LLM.int8(): 8-bit Matrix Multiplication for Transformers at Scale (edit: realized that this is bitsandbytes package which is implemented already with HF transformers lol)
Memory Stats below (I have 47.9 installed on machine actually)
sudo lshw -c memory
antmikinka@Antwon-XinFin-Node:~/llama2.mojo$ sudo lshw -c memory
*-memory
description: System memory
physical id: 0
size: 24GiB
free -m
antmikinka@Antwon-XinFin-Node:~/llama2.mojo$ free -m
total used free shared buff/cache available
Mem: 23999 457 12034 2 11506 23210
Swap: 6144 41 6102
open_llama3bv2.bin (version 0, legacy)
antmikinka@Antwon-XinFin-Node:~/llama2.mojo$ mojo llama2.mojo open_llama3bv2.bin -s 99 -t 1.0 -n 256 -i "hello"
num hardware threads: 12
SIMD vector width: 16
checkpoint size: 13706713628
3200 2048 4294935296
771
774
[621:621:20230914,094711.851638:ERROR file_io_posix.cc:144] open /sys/devices/system/cpu/cpu0/cpufreq/scaling_cur_freq: No such file or directory (2)
[621:621:20230914,094711.851702:ERROR file_io_posix.cc:144] open /sys/devices/system/cpu/cpu0/cpufreq/scaling_max_freq: No such file or directory (2)
Please submit a bug report to https://github.com/modularml/mojo/issues and include the crash backtrace along with all the relevant source codes.
Stack dump:
0. Program arguments: mojo llama2.mojo open_llama3bv2.bin -s 99 -t 1.0 -n 256 -i hello
#0 0x00005611e3675717 (/home/antmikinka/.modular/pkg/packages.modular.com_mojo/bin/mojo+0x5bb717)
#1 0x00005611e36732ee (/home/antmikinka/.modular/pkg/packages.modular.com_mojo/bin/mojo+0x5b92ee)
#2 0x00005611e3675def (/home/antmikinka/.modular/pkg/packages.modular.com_mojo/bin/mojo+0x5bbdef)
#3 0x00007f2a61f69520 (/lib/x86_64-linux-gnu/libc.so.6+0x42520)
#4 0x00007f29d4003783
Segmentation fault
openhermes-13b.bin (its version 2, so quantized)

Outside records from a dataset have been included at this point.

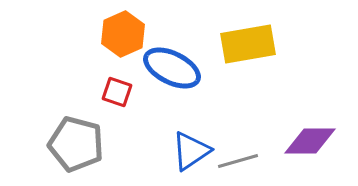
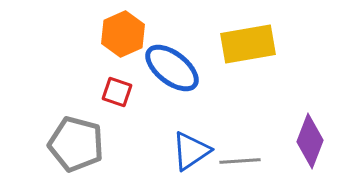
blue ellipse: rotated 12 degrees clockwise
purple diamond: rotated 68 degrees counterclockwise
gray line: moved 2 px right; rotated 12 degrees clockwise
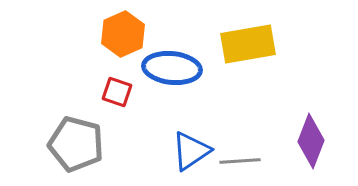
blue ellipse: rotated 32 degrees counterclockwise
purple diamond: moved 1 px right
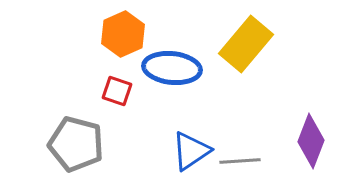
yellow rectangle: moved 2 px left; rotated 40 degrees counterclockwise
red square: moved 1 px up
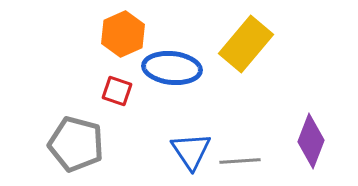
blue triangle: rotated 30 degrees counterclockwise
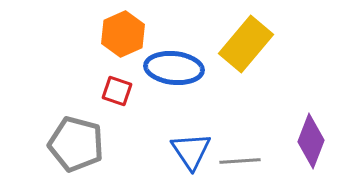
blue ellipse: moved 2 px right
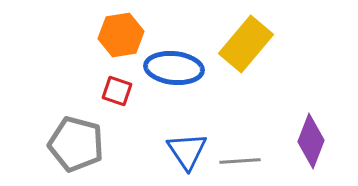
orange hexagon: moved 2 px left, 1 px down; rotated 15 degrees clockwise
blue triangle: moved 4 px left
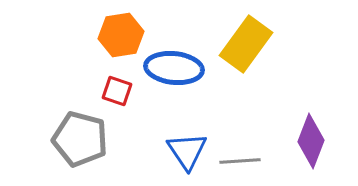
yellow rectangle: rotated 4 degrees counterclockwise
gray pentagon: moved 4 px right, 5 px up
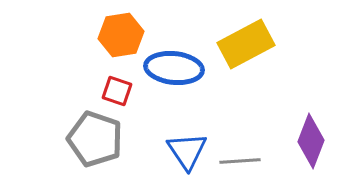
yellow rectangle: rotated 26 degrees clockwise
gray pentagon: moved 15 px right; rotated 4 degrees clockwise
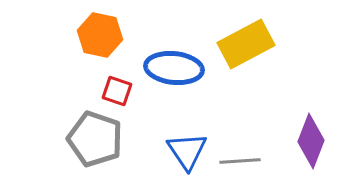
orange hexagon: moved 21 px left; rotated 21 degrees clockwise
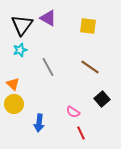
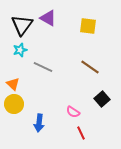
gray line: moved 5 px left; rotated 36 degrees counterclockwise
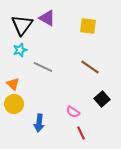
purple triangle: moved 1 px left
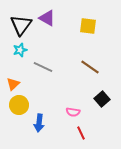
black triangle: moved 1 px left
orange triangle: rotated 32 degrees clockwise
yellow circle: moved 5 px right, 1 px down
pink semicircle: rotated 24 degrees counterclockwise
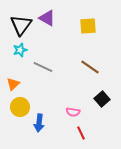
yellow square: rotated 12 degrees counterclockwise
yellow circle: moved 1 px right, 2 px down
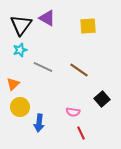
brown line: moved 11 px left, 3 px down
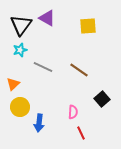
pink semicircle: rotated 96 degrees counterclockwise
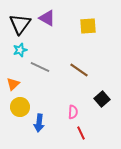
black triangle: moved 1 px left, 1 px up
gray line: moved 3 px left
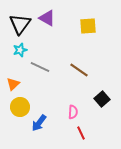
blue arrow: rotated 30 degrees clockwise
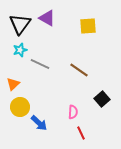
gray line: moved 3 px up
blue arrow: rotated 84 degrees counterclockwise
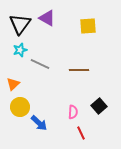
brown line: rotated 36 degrees counterclockwise
black square: moved 3 px left, 7 px down
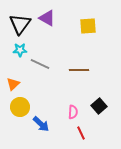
cyan star: rotated 16 degrees clockwise
blue arrow: moved 2 px right, 1 px down
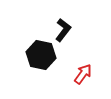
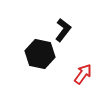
black hexagon: moved 1 px left, 1 px up
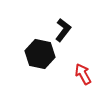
red arrow: rotated 65 degrees counterclockwise
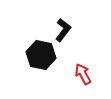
black hexagon: moved 1 px right, 1 px down
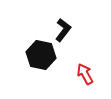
red arrow: moved 2 px right
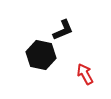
black L-shape: rotated 30 degrees clockwise
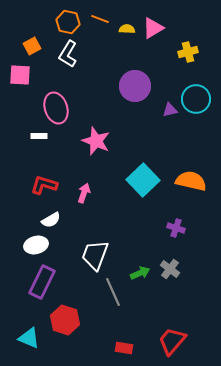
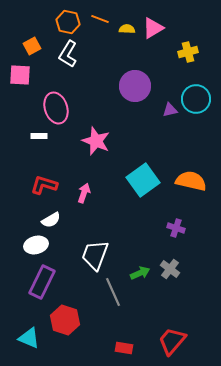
cyan square: rotated 8 degrees clockwise
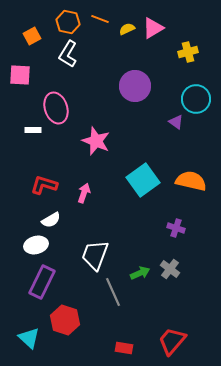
yellow semicircle: rotated 28 degrees counterclockwise
orange square: moved 10 px up
purple triangle: moved 6 px right, 12 px down; rotated 49 degrees clockwise
white rectangle: moved 6 px left, 6 px up
cyan triangle: rotated 20 degrees clockwise
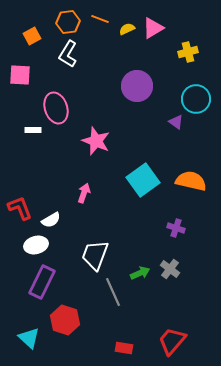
orange hexagon: rotated 20 degrees counterclockwise
purple circle: moved 2 px right
red L-shape: moved 24 px left, 23 px down; rotated 52 degrees clockwise
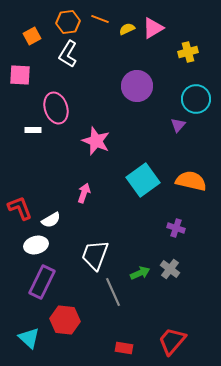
purple triangle: moved 2 px right, 3 px down; rotated 35 degrees clockwise
red hexagon: rotated 12 degrees counterclockwise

antmikinka@Antwon-XinFin-Node:~/llama2.mojo$ mojo llama2.mojo openhermes-13b.bin -s 99 -t 1.0 -n 256 -i "hello"
num hardware threads: 12
SIMD vector width: 16
checkpoint size: 13830574336
1634415666 40 40
771
774
776
Killed
openhermes-13b-fp32v1.bin (version 1, full fp32)

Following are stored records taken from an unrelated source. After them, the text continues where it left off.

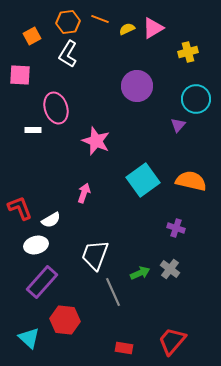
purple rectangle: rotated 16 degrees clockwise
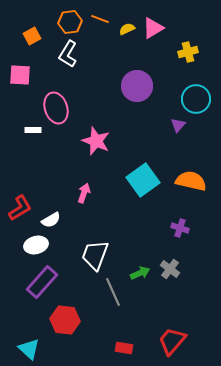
orange hexagon: moved 2 px right
red L-shape: rotated 80 degrees clockwise
purple cross: moved 4 px right
cyan triangle: moved 11 px down
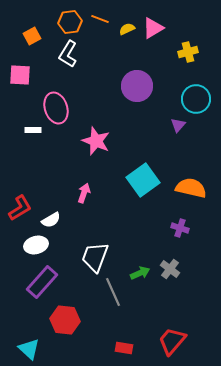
orange semicircle: moved 7 px down
white trapezoid: moved 2 px down
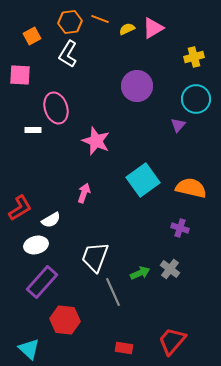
yellow cross: moved 6 px right, 5 px down
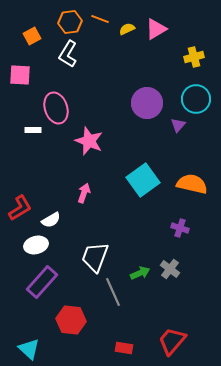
pink triangle: moved 3 px right, 1 px down
purple circle: moved 10 px right, 17 px down
pink star: moved 7 px left
orange semicircle: moved 1 px right, 4 px up
red hexagon: moved 6 px right
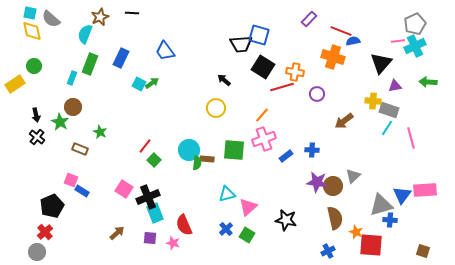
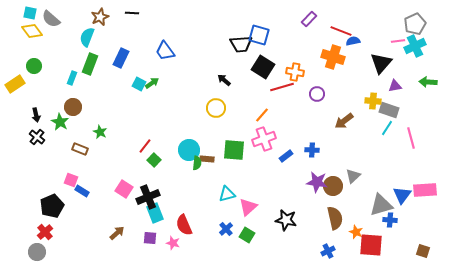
yellow diamond at (32, 31): rotated 25 degrees counterclockwise
cyan semicircle at (85, 34): moved 2 px right, 3 px down
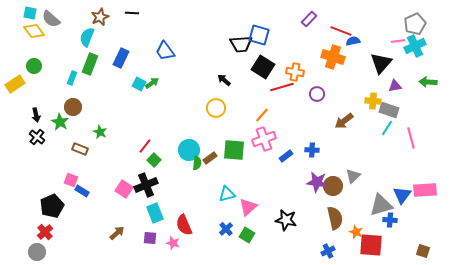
yellow diamond at (32, 31): moved 2 px right
brown rectangle at (207, 159): moved 3 px right, 1 px up; rotated 40 degrees counterclockwise
black cross at (148, 197): moved 2 px left, 12 px up
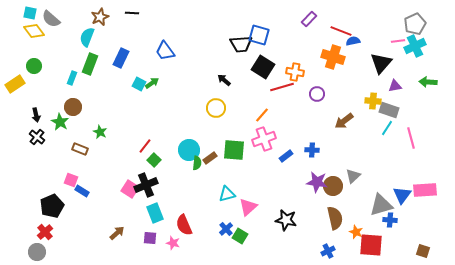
pink square at (124, 189): moved 6 px right
green square at (247, 235): moved 7 px left, 1 px down
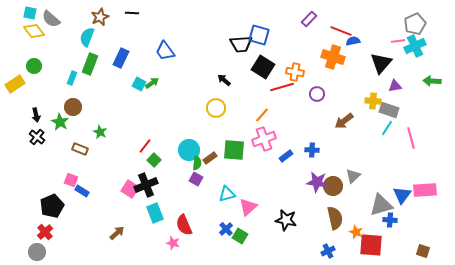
green arrow at (428, 82): moved 4 px right, 1 px up
purple square at (150, 238): moved 46 px right, 59 px up; rotated 24 degrees clockwise
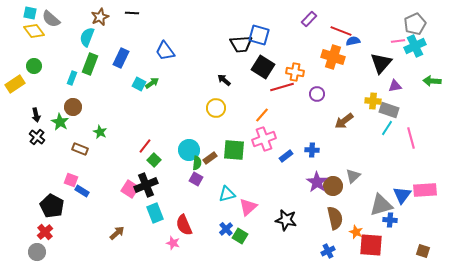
purple star at (317, 182): rotated 25 degrees clockwise
black pentagon at (52, 206): rotated 20 degrees counterclockwise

antmikinka@Antwon-XinFin-Node:~/llama2.mojo$ mojo llama2.mojo openhermes-13b-fp32v1.bin -s 99 -t 1.0 -n 256 -i "hello
"
num hardware threads: 12
SIMD vector width: 16
[759:759:20230914,095323.773219:ERROR file_io_posix.cc:144] open /sys/devices/system/cpu/cpu0/cpufreq/scaling_cur_freq: No such file or directory (2)
[759:759:20230914,095323.773275:ERROR file_io_posix.cc:144] open /sys/devices/system/cpu/cpu0/cpufreq/scaling_max_freq: No such file or directory (2)

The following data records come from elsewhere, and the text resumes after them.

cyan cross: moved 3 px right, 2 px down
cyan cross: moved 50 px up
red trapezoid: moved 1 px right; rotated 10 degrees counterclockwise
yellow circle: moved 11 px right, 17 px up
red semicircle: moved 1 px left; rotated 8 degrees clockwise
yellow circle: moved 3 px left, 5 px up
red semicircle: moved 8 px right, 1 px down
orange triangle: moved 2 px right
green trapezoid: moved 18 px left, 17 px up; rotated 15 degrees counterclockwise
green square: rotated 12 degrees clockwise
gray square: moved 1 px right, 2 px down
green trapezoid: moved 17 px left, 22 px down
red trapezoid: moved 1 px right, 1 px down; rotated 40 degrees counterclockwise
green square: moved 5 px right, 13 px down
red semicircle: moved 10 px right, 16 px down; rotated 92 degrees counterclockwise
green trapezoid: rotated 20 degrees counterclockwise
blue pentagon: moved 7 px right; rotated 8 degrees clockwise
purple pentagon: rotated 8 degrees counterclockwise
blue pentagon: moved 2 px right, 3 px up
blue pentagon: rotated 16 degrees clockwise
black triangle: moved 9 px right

Please submit a bug report to https://github.com/modularml/mojo/issues and include the crash backtrace along with all the relevant source codes.
Stack dump:
0. Program arguments: mojo llama2.mojo openhermes-13b-fp32v1.bin -s 99 -t 1.0 -n 256 -i hello
#0 0x00005625316fc717 (/home/antmikinka/.modular/pkg/packages.modular.com_mojo/bin/mojo+0x5bb717)
#1 0x00005625316fa2ee (/home/antmikinka/.modular/pkg/packages.modular.com_mojo/bin/mojo+0x5b92ee)
#2 0x00005625316fcdef (/home/antmikinka/.modular/pkg/packages.modular.com_mojo/bin/mojo+0x5bbdef)
#3 0x00007f4170d64520 (/lib/x86_64-linux-gnu/libc.so.6+0x42520)
#4 0x00007f4170ec2af7 (/lib/x86_64-linux-gnu/libc.so.6+0x1a0af7)
#5 0x00007f40e4008009
Segmentation fault
Binaries are not working by default in Mojo. Seg fault can occur because of an incorrect python path. The path is to the python library, different from an executable. Check this issue for possible solutions - https://github.com/modularml/mojo/issues/551.
For Github Codespaces, here is the answer - https://github.com/modularml/mojo/issues/551#issuecomment-1719839374
@antmikinka HF models are not supported, sorry :)
See my comment regarding other type of llms https://github.com/tairov/llama2.mojo/issues/22#issuecomment-1722418487
Thanks for your fatastic project. For curiosity, I tried to build it as binary. It seems to be built at first. But it didn't work. It showed a message like set python path. But after I set its environment variable, a segmentation falut error occurred. I think it came from mojo builder, maybe. My enviroment is wsl in Windows 11.